Donor Intent and the Future of Higher Education Philanthropy



“Donor Intent and the Future of Higher Education Philanthropy”

Panel I: “Broken Covenants: Three Stories, Several Lawsuits”

Remarks from Anne Yastremski, Executive Director, Preserve Educational Choice,

on Randolph-Macon Woman’s College

I would like to thank Dr. Frederic Fransen of the Center for Excellence in Higher Education for organizing this conference that has brought all of us together to discuss the important issue of donor intent. I would also like to thank Mr. Ronald Malone for serving as moderator of this panel.

Many of you may have not heard of Randolph-Macon Woman’s College (R-MWC) – or perhaps only have become aware of my alma mater recently, as news articles about the ongoing donor intent lawsuits and the recent attempt to sell art from the College’s museum have been covered by the national media.

So I would like to take a moment to tell you a little bit about my college. From its founding in 1891, R-MWC has been exceptional for its focus on academics. Not simply a “finishing school,” until 1903 R-MWC was the only southern woman’s college that offered four years of study. It was also the first southern woman’s college to be granted a Phi Beta Kappa charter (1916) and to be accredited by the American Chemical Society and the Southern Association of Colleges and Schools.


R-MWC’s most well-known alumna is the Nobel and Pulitzer Prize-winning author Pearl S. Buck (Class of 1914). Her work as an activist clearly embodied the College’s motto the “Life More Abundant” (Vita Abundantior), but she is only the most famous woman in several generations of thousands of R-MWC women that have left Lynchburg, Virginia to return to their communities and serve the world. 

To borrow shamelessly from Daniel Webster’s 1818 closing argument to the U.S. Supreme Court about his alma mater Dartmouth: Randolph-Macon Woman’s College is a small college – yet there are those who love it. With less than 13,000 living alumnae, the College ranks consistently in the top one percent of alumnae participation in giving, placing it among the top 30 institutions nationwide.

Which begs the obvious question – why am I here today to talk to you about four lawsuits that have been brought against the College and funded by these very same people that love their alma mater? Our story differs a bit from those of the other panelists – our lawsuits are not based upon one magnificent gift or the intent of a single generous family but rather upon thousands of gifts given by both large and more modest donors over more than one hundred years to a specific charitable purpose – educating women in the liberal arts.

In 2003, the Board of Trustees of R-MWC created a Strategic Planning Steering Committee with a mission to "develop strategic initiatives that will ensure the future of R-MWC as an academically excellent woman's college.” Less than three years later, on September 9, 2006, the College’s Board of Trustees voted on the Committee’s recommendation to take the college coeducational at the beginning of the next academic year. I think we can all agree that the Committee failed to meet its mission.

WHAT IS REQUIRED:
Answer the following from the remarks on Randolph-Macon Woman's College.
(a) In what year was the college founded?
(b) Who is named as the college's most well-known alumna, and in what class did she graduate?
(c) On what date did the Board of Trustees vote on the recommendation to make the college coeducational?

Stored records:
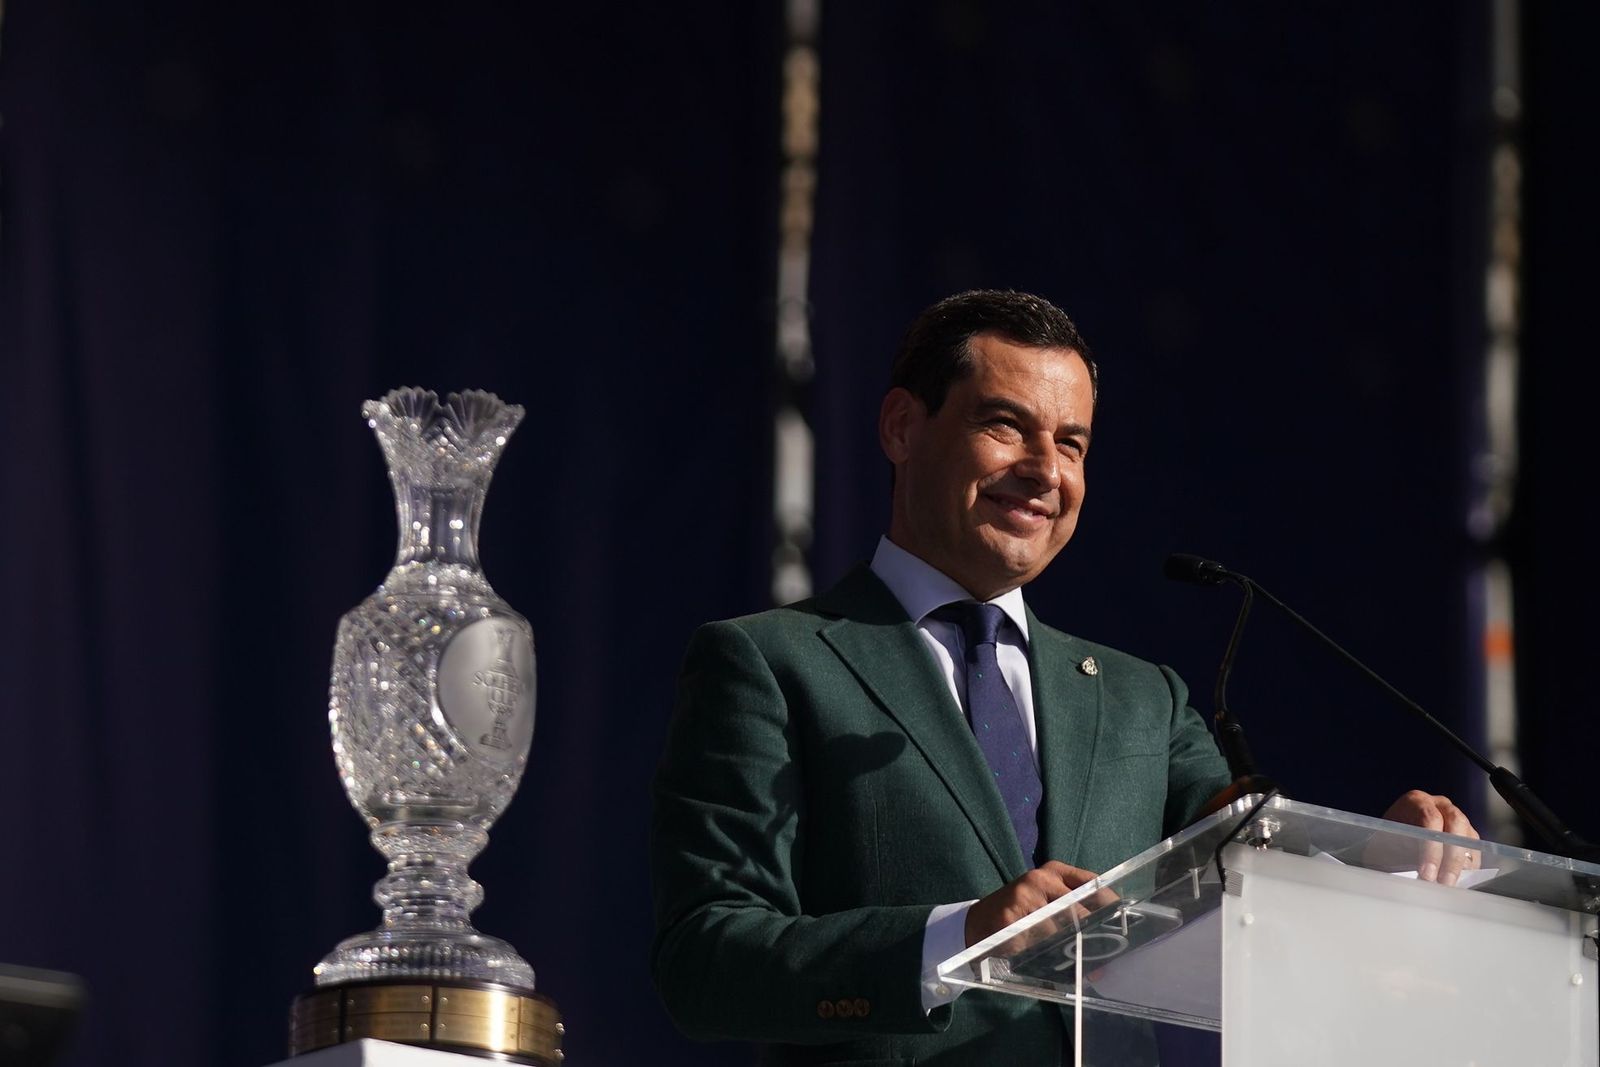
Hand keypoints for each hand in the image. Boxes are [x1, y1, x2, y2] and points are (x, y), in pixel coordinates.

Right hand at [965, 861, 1116, 947]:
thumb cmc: (1020, 915)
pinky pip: (1040, 939)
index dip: (1109, 905)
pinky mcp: (1011, 916)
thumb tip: (1107, 954)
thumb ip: (1074, 918)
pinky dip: (1047, 952)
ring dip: (1071, 947)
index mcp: (1054, 871)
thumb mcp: (1046, 906)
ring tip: (1079, 962)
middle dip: (1093, 933)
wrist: (976, 923)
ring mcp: (1025, 895)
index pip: (1092, 883)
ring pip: (1062, 926)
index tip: (1121, 925)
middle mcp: (1041, 878)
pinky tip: (1045, 957)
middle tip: (1102, 953)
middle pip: (1081, 908)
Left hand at [1372, 789, 1481, 885]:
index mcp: (1417, 801)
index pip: (1430, 819)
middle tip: (1444, 882)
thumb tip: (1413, 875)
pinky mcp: (1467, 833)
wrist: (1390, 835)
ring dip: (1462, 864)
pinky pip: (1475, 849)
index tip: (1427, 873)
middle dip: (1452, 857)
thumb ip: (1398, 853)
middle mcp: (1440, 805)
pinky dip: (1468, 866)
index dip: (1431, 849)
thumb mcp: (1385, 842)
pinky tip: (1458, 880)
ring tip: (1450, 885)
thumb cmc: (1386, 839)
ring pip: (1469, 837)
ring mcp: (1457, 817)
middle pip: (1456, 824)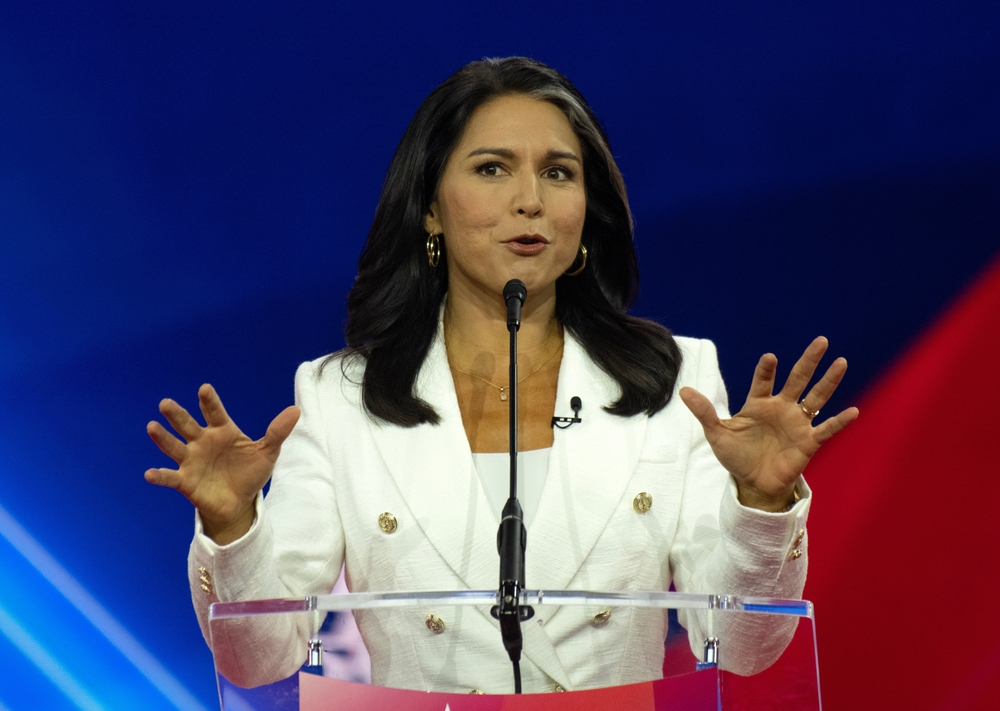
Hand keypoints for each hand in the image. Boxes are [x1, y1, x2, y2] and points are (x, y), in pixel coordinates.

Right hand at [145, 383, 299, 542]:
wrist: (240, 502)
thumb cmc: (250, 472)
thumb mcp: (267, 452)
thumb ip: (277, 432)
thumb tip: (296, 410)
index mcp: (222, 431)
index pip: (215, 413)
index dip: (210, 402)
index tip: (204, 389)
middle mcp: (203, 442)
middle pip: (187, 425)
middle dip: (177, 415)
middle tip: (166, 404)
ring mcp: (191, 461)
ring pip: (174, 446)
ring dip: (162, 438)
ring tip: (152, 427)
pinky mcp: (185, 481)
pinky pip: (170, 477)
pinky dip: (160, 475)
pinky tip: (150, 473)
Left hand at [679, 337, 858, 510]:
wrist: (752, 484)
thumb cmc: (736, 457)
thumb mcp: (717, 434)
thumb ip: (704, 411)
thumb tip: (683, 391)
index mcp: (758, 404)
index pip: (763, 380)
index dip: (766, 370)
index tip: (770, 359)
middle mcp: (781, 408)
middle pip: (797, 379)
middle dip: (808, 361)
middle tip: (820, 341)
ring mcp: (797, 423)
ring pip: (816, 397)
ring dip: (829, 381)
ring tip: (841, 362)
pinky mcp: (808, 442)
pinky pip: (826, 429)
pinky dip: (839, 421)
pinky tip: (853, 411)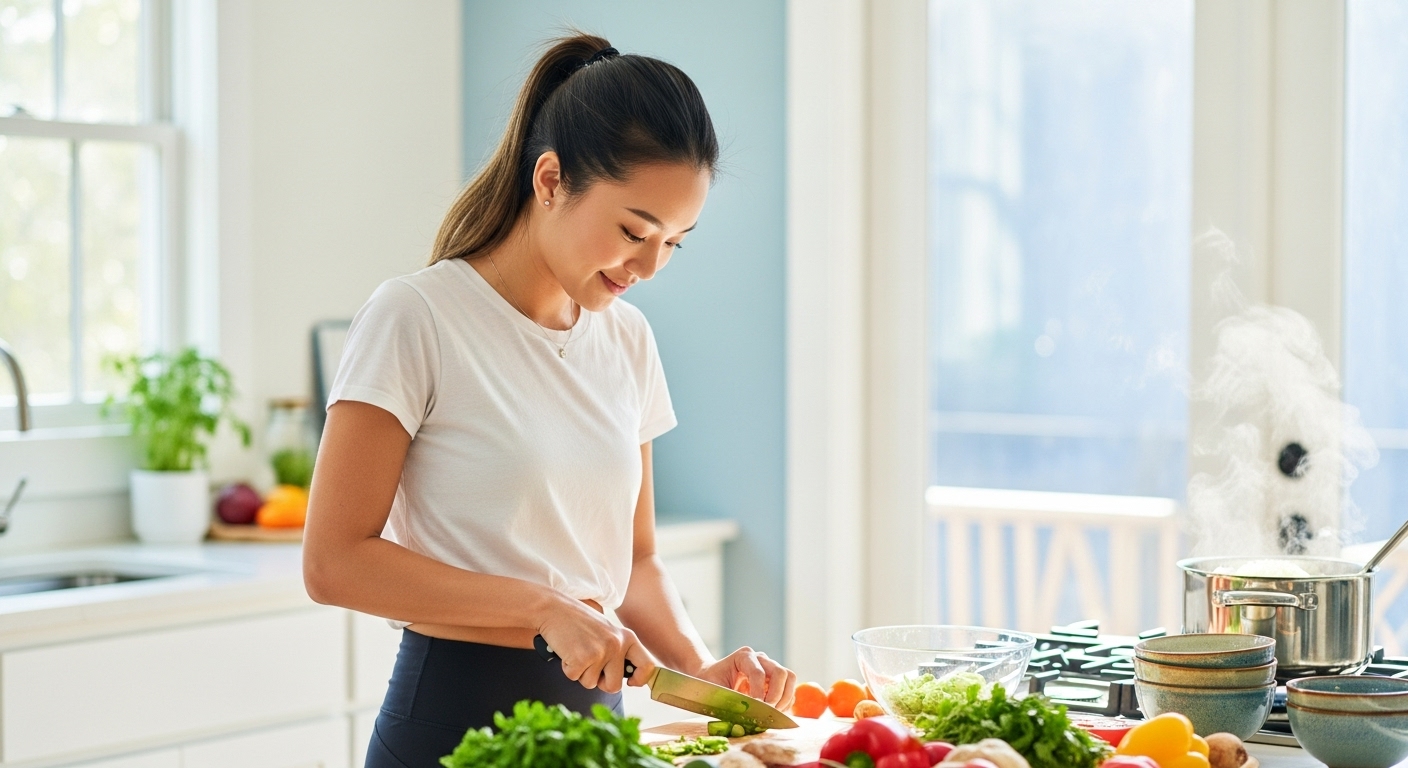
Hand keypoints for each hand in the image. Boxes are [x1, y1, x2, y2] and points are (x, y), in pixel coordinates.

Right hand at [537, 596, 656, 693]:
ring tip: (576, 651)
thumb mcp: (607, 631)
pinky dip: (568, 669)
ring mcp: (600, 652)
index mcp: (626, 637)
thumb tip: (629, 677)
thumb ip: (618, 649)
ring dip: (581, 673)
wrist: (553, 608)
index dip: (640, 679)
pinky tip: (567, 651)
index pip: (647, 665)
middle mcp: (617, 645)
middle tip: (590, 665)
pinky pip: (575, 678)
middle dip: (601, 682)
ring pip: (592, 683)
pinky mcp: (581, 658)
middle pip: (615, 686)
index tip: (631, 682)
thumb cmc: (578, 621)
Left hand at [696, 646, 797, 710]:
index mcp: (743, 656)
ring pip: (789, 678)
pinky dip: (785, 702)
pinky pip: (789, 688)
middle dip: (776, 695)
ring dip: (784, 699)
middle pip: (780, 672)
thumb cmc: (711, 683)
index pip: (758, 672)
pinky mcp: (776, 679)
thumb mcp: (715, 689)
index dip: (759, 692)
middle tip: (767, 711)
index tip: (756, 707)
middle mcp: (760, 658)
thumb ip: (730, 699)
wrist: (712, 678)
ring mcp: (770, 667)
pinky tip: (773, 711)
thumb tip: (747, 711)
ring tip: (772, 713)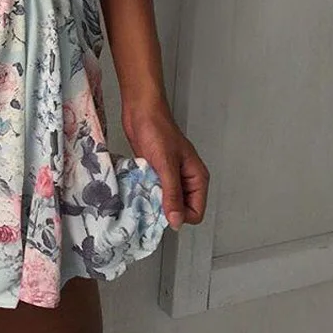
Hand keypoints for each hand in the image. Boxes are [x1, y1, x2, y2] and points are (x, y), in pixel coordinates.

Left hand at [122, 101, 209, 231]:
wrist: (140, 111)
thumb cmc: (157, 130)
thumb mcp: (166, 164)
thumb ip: (172, 193)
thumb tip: (176, 221)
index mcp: (196, 178)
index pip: (195, 212)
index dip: (179, 216)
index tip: (161, 211)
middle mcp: (185, 179)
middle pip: (180, 209)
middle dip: (165, 209)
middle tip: (148, 202)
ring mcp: (170, 176)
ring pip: (164, 200)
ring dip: (153, 200)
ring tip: (141, 194)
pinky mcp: (155, 171)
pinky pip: (152, 190)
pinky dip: (145, 191)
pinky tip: (136, 187)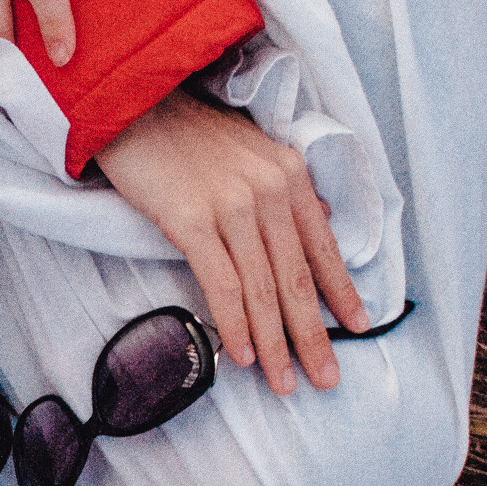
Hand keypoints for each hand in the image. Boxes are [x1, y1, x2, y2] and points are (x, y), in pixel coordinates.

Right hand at [95, 90, 369, 394]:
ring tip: (284, 383)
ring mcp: (232, 205)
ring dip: (275, 344)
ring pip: (262, 289)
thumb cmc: (183, 130)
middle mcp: (269, 189)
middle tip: (326, 378)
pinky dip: (235, 325)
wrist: (129, 102)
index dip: (341, 292)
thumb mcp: (249, 149)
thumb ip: (284, 186)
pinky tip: (243, 354)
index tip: (357, 329)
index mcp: (288, 173)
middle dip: (313, 335)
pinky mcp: (190, 219)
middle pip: (297, 277)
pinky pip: (222, 285)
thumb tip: (322, 215)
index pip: (323, 246)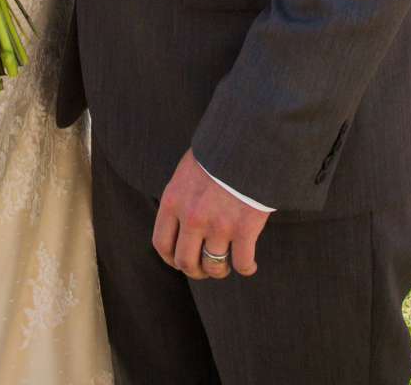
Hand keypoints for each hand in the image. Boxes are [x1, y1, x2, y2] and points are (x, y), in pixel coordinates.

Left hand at [153, 149, 269, 280]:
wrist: (247, 140)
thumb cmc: (218, 153)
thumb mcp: (186, 171)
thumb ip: (180, 197)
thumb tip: (180, 221)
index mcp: (173, 201)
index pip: (162, 244)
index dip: (171, 259)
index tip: (180, 262)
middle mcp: (192, 217)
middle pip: (185, 261)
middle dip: (195, 270)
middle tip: (204, 268)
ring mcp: (218, 225)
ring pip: (213, 266)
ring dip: (219, 271)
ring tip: (225, 266)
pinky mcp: (245, 228)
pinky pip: (242, 262)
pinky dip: (246, 268)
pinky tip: (249, 265)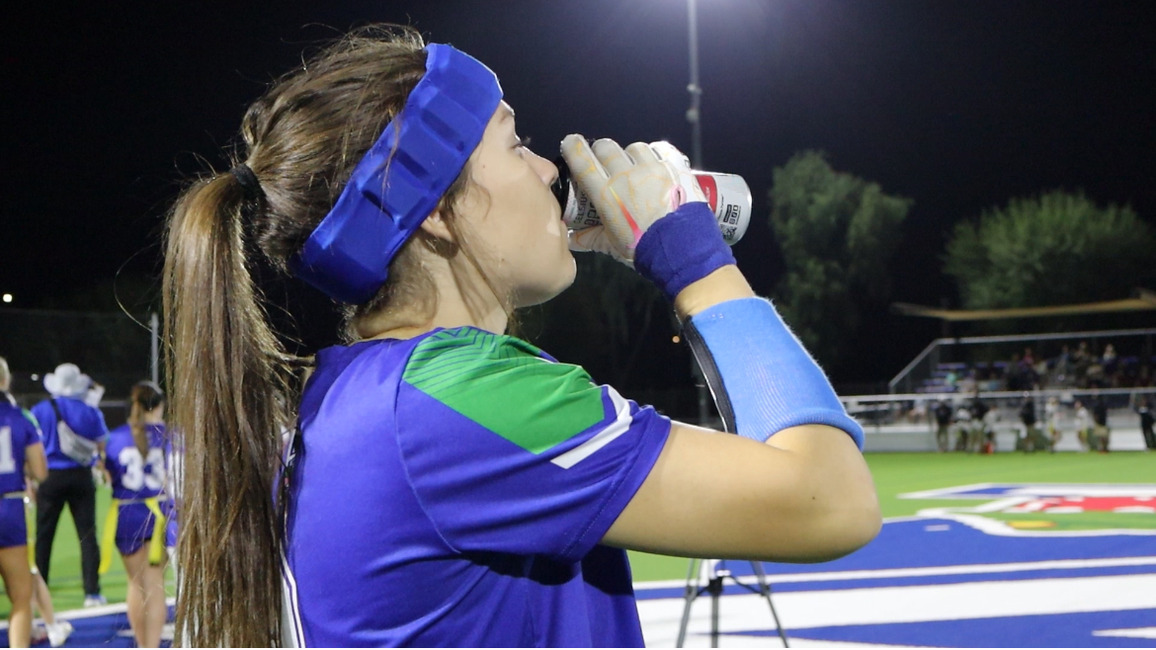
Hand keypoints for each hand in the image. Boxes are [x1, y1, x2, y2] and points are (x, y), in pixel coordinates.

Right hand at [560, 135, 705, 263]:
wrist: (681, 251)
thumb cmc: (643, 250)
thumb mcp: (612, 246)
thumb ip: (590, 238)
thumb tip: (572, 239)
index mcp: (605, 194)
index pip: (582, 160)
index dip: (572, 147)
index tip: (570, 143)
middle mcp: (626, 176)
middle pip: (606, 147)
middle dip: (602, 152)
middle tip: (605, 162)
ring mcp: (651, 169)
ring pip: (634, 147)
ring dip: (630, 155)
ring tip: (635, 168)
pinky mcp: (674, 167)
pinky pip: (661, 148)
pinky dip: (656, 152)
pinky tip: (656, 162)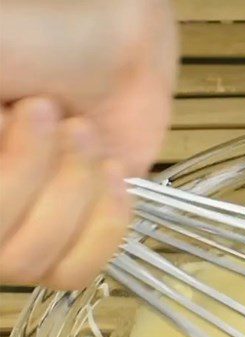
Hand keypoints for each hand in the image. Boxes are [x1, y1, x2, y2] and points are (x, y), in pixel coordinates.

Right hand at [0, 0, 176, 288]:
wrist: (115, 40)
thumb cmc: (38, 37)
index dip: (6, 179)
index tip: (16, 110)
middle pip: (1, 255)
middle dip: (35, 176)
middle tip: (56, 115)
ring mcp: (26, 225)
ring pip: (34, 264)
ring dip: (73, 193)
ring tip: (85, 134)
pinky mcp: (77, 236)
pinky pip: (75, 271)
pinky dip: (103, 224)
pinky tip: (112, 172)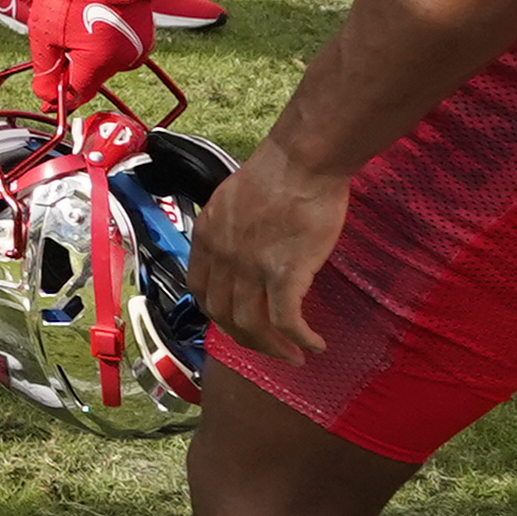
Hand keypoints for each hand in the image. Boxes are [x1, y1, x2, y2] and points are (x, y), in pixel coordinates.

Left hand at [23, 0, 153, 115]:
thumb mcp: (45, 34)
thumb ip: (47, 70)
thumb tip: (47, 96)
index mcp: (102, 61)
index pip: (80, 93)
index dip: (60, 96)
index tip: (47, 97)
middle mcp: (127, 56)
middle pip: (94, 76)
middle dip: (74, 66)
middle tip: (59, 40)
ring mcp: (141, 42)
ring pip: (107, 61)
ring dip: (90, 52)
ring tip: (76, 23)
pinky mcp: (147, 29)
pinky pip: (120, 45)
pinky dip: (105, 38)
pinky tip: (92, 17)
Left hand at [192, 148, 350, 361]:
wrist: (303, 159)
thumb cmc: (279, 171)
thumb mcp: (235, 199)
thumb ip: (232, 228)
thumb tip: (246, 246)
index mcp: (207, 236)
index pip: (200, 290)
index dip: (218, 313)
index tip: (238, 322)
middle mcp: (222, 256)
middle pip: (222, 316)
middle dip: (246, 339)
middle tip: (270, 348)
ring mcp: (250, 267)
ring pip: (251, 326)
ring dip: (273, 348)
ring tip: (295, 356)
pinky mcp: (284, 272)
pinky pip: (287, 320)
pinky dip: (300, 339)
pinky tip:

RESPONSE AREA:
(a) 1891
(b) Pearl S. Buck, Class of 1914
(c) September 9, 2006